→ TEXT SHOWN
HomeNewsSpecials • Current PageMay 23rd, 2012

Just A Thought: Wikipedia Blackout and My Friends in Moni
By Aidil Akbar Latief, January 19, 2012 · 536 views

I use Wikipedia regularly to quench my curiosity. Like yesterday. I woke up in the morning looking for a definition of the word Kaharingan on Wikipedia … and ended up seeing the Blackout announcement. That was actually how I learned about the web-wide protest.

The English Wikipedia Blackout may or may not be successful in its attempt to halt the SOPA/PIPA bill from coming into effect, but one thing is sure: it successfully hindered thousands of students whose only language is English from working on their papers, leastwise for a little while. While many schools didn’t allow citations from Wikipedia, a Wikipedia entry still brought together many reliable external sources to any of its entries—it’s always useful in research, at least as a starting point.

Lucky for me, a) apart from my curiosity, I wasn’t really researching anything at the moment, ergo, I don’t actually need any encyclopedia; b) I actually can find an entry on Kaharingan in Wikipedia Bahasa Indonesia—my native language—complete with a number of external sources I can refer to if in the future I’d like to learn the subject deeper.

Understanding English is the norm everywhere in today’s world, and knowing another language is certainly gives anyone an edge. I realized that Bahasa Indonesia is an edge the second I read the entry. This might sound weird, but really, I recall, back in my high school year in Minnesota, all other kids were trying so hard to learn another language—either as a requirement to graduate, or really to give an edge to themselves—while I already know two.

The situation, somehow, reminds me of my recent holiday in Flores. I traveled through two different region—not so distant apart—where the locals speak two totally different languages. And not everyone speaks English.

Imagine having to remember or to jot down so many words just to ask ‘where’s the bathroom?

Again, I’m very lucky: everyone speaks Bahasa Indonesia. And more than just survival, mastering the language gives me friends.

Being Indonesian is a blessing in a very thick disguise—most of the times though, the disguise’s too thick we can’t recognize the blessing. One of the blessings is a language of our own. A language that can be used to ask for a pickax in Papua’s snowy Jayawijaya Mountain, or to ask for a shot of palm liquor in Bali’s beaches—in fact it can be used for anything across the world’s largest archipelagic state of more than 13,000 islands to its 200 million-something speakers. And like Wikipedia (or the internet in general), Bahasa Indonesia is something Indonesians take for granted everyday. Which is funny, considering that the Indonesian Nation owes its existence to Bahasa Indonesia. Even funnier, some people rejected it—just like Punang said here.

So there, the Wikipedia Blackout and my friends in Flores. Though seemingly disparate, they both reminded me of my mother tongue that I often take for granted. For those whose first language isn’t English, never take your advantage for granted. We might speak English with a heavy accent, but then again, so what? It gives us charm and character!

As my friend in the village of Moni, Flores, put it simply: “before we know Bahasa Indonesia, we know nobody from the other side of the hills. Now we’re friends with them. That’s how great our Founding Fathers were.

Yes, that’s how great our Founding Fathers were. They gave us an edge in the international world, and they made us all friends.

→ ASSIGNMENT
List every geographic place the blog post about the Wikipedia blackout names, leaving out names of languages. Rely on nothing but the text above.

[Items in a dataset]
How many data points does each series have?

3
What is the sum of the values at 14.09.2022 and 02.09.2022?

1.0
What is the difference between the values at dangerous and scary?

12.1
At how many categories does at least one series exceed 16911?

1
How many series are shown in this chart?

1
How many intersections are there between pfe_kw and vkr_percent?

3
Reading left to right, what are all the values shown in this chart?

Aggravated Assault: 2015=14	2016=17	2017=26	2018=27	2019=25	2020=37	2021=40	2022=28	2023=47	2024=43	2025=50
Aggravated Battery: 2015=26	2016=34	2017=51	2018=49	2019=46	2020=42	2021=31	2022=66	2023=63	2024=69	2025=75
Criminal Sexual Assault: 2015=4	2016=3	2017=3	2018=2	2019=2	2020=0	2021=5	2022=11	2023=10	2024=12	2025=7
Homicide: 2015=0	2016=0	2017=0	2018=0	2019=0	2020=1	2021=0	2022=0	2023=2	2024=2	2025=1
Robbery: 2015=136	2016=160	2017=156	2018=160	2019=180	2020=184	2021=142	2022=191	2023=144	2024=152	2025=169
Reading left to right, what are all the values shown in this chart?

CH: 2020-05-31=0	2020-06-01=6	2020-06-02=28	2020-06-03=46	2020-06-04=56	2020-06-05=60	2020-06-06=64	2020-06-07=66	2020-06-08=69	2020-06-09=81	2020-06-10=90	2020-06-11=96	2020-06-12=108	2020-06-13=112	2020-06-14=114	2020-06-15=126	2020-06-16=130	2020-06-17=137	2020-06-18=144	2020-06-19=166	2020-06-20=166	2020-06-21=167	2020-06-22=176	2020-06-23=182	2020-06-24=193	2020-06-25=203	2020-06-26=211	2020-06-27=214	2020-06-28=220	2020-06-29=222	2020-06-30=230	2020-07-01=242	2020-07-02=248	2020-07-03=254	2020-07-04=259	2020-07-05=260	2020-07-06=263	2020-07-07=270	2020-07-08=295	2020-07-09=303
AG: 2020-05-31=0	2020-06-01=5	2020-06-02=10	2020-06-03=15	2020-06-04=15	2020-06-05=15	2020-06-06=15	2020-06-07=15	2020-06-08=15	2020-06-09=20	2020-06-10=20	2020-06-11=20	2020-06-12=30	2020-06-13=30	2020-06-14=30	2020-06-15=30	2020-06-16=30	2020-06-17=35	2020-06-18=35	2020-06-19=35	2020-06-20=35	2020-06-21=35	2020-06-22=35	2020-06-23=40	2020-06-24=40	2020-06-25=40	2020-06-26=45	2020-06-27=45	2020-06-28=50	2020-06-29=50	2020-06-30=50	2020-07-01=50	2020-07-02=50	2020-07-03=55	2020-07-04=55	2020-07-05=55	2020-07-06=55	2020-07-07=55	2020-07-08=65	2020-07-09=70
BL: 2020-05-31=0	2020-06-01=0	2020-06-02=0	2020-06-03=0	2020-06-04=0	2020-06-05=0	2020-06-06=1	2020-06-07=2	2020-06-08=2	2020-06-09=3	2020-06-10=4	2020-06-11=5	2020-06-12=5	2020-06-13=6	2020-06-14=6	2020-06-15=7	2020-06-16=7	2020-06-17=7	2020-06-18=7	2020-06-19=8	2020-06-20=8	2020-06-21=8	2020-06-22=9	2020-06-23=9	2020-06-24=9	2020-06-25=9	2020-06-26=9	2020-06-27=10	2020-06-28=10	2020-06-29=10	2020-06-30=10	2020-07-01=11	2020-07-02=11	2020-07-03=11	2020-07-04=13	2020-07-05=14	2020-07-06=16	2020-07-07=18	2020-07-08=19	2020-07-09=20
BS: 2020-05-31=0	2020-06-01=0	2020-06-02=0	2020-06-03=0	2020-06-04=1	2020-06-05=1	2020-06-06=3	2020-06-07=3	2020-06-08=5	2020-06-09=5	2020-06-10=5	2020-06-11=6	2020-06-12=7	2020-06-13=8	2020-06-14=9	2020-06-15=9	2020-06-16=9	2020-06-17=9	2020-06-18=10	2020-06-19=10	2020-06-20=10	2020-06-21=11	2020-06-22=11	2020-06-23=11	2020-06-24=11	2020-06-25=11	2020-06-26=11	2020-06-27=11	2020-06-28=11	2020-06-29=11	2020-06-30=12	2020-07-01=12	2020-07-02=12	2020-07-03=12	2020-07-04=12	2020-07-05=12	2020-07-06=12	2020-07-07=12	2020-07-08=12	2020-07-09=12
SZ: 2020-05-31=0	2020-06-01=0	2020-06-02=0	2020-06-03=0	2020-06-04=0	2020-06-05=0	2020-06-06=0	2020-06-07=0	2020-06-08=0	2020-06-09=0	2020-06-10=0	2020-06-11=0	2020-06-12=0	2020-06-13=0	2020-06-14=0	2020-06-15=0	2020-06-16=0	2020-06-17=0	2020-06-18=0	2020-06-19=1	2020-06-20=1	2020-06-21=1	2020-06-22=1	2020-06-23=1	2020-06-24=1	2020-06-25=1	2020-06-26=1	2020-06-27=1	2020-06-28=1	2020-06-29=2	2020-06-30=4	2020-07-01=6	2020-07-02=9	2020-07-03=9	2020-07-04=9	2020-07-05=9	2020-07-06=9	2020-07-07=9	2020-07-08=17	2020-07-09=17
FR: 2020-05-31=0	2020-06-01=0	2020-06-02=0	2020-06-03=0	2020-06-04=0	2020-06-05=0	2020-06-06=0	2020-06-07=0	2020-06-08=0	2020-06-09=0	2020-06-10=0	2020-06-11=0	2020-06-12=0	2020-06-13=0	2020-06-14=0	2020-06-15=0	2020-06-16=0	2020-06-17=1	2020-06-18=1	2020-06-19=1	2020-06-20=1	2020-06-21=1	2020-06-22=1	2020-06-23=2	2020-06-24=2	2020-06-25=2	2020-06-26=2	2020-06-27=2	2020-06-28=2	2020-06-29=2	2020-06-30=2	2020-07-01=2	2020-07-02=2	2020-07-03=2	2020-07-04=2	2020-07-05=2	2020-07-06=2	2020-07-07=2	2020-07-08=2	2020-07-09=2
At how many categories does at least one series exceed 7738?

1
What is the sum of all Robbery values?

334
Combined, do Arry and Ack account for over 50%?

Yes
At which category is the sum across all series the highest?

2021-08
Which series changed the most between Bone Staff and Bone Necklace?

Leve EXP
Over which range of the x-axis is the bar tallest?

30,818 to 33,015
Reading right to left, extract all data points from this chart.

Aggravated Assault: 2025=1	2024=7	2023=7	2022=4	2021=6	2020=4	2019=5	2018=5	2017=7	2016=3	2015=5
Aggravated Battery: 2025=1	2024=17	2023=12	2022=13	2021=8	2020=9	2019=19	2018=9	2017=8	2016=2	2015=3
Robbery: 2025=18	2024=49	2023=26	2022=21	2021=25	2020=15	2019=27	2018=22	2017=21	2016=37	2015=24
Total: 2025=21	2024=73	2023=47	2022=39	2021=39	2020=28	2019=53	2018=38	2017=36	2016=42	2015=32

→ ANSWER SPACE
Moni, Minnesota, Flores, Papua, Jayawijaya Mountain, Bali